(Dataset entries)

● ● ● ● ●

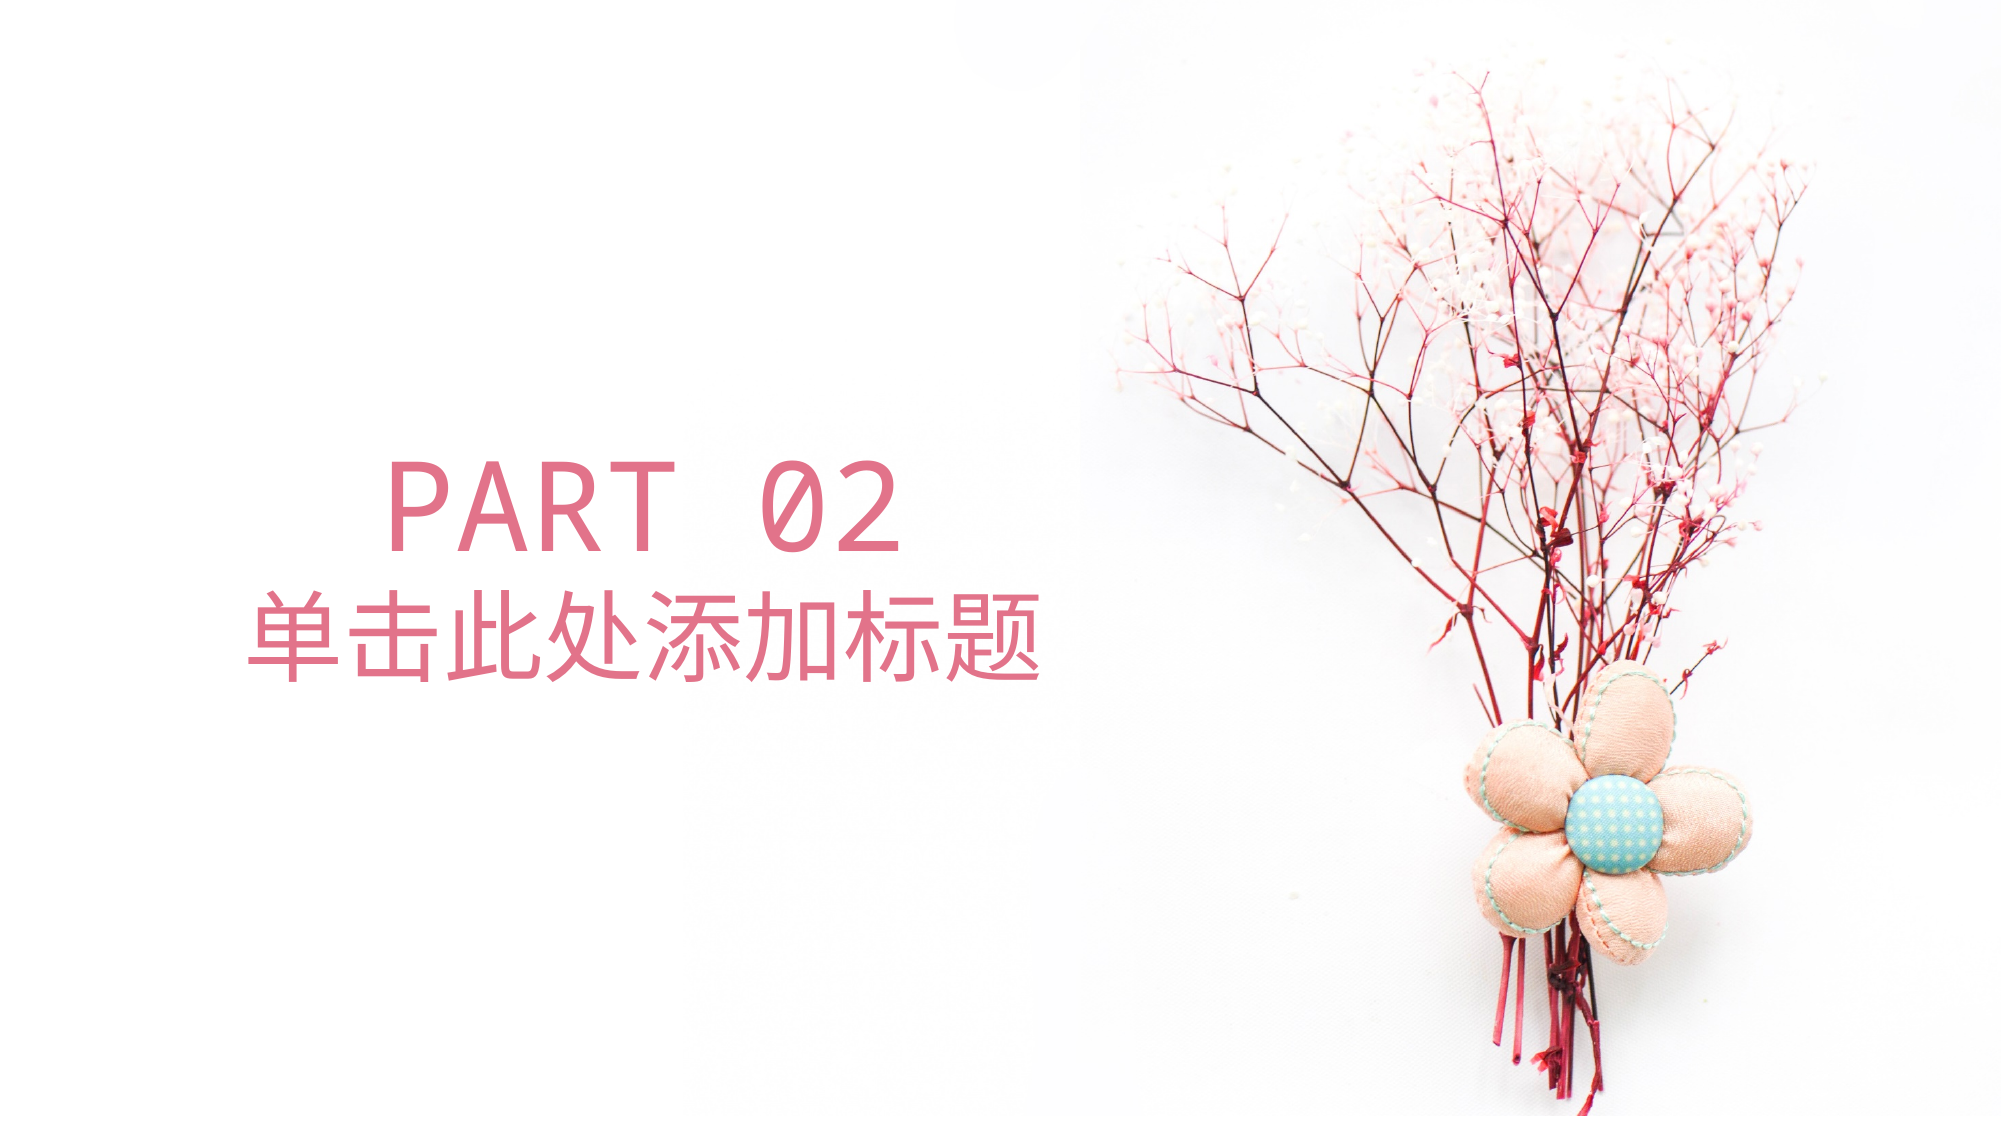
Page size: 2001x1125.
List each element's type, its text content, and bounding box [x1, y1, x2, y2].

picture [682, 0, 2001, 1116]
text_box PART 02 [366, 418, 682, 566]
text_box 单击此处添加标题 [228, 566, 682, 702]
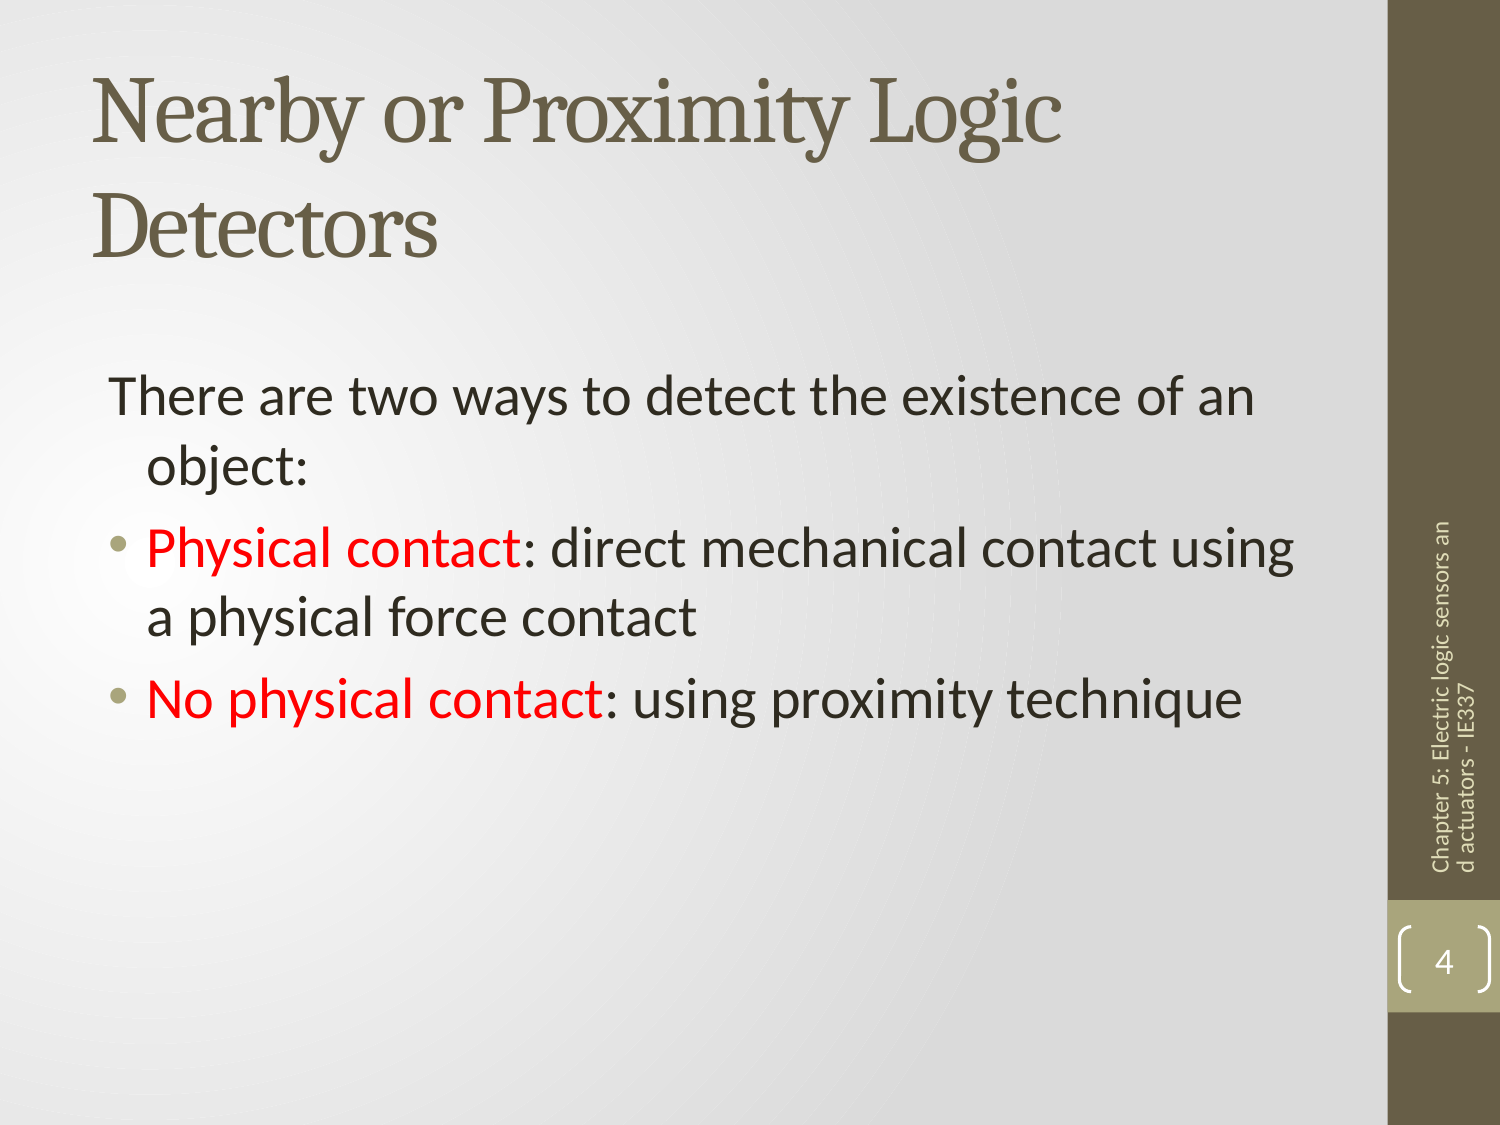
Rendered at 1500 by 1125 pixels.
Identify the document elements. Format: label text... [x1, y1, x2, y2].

slide_number 4 [1397, 925, 1492, 994]
list There are two ways to detect the existence of an object: Physical contact: direct mechanical contact using a physical force contact No physical contact: using proximity technique [75, 349, 1325, 1050]
footer Chapter 5: Electric logic sensors and actuators - IE337 [1408, 500, 1469, 889]
title Nearby or Proximity Logic Detectors [75, 45, 1325, 279]
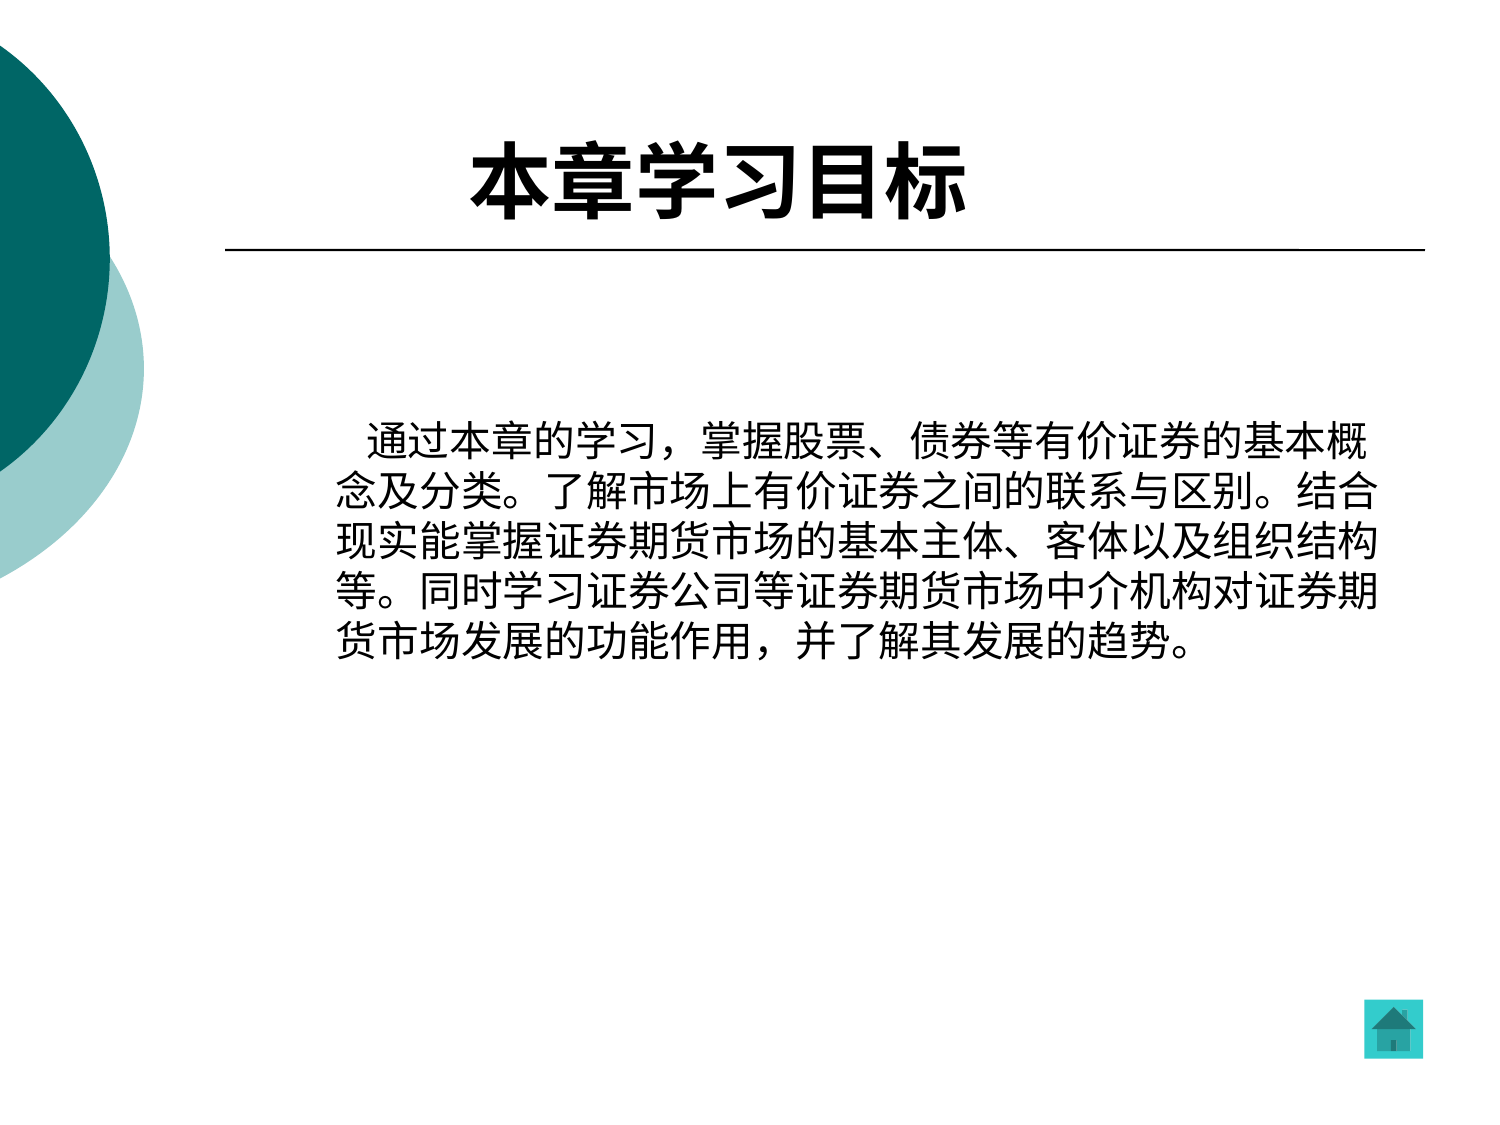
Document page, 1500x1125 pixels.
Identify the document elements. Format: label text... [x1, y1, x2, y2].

list 通过本章的学习，掌握股票、债券等有价证券的基本概念及分类。了解市场上有价证券之间的联系与区别。结合现实能掌握证券期货市场的基本主体、客体以及组织结构等。同时学习证券公司等证券期货市场中介机构对证券期货市场发展的功能作用，并了解其发展的趋势。 [229, 290, 1412, 1048]
title 本章学习目标 [224, 49, 1425, 238]
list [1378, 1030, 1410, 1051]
text_box [1364, 999, 1424, 1059]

● ● ● ● ●

__How to complete this task__
Search the data above for "pixels" and copy every line where it turns up.

__Response to the task__
Rendered at 1500 by 1125 pixels.
Document page, 1500x1125 pixels.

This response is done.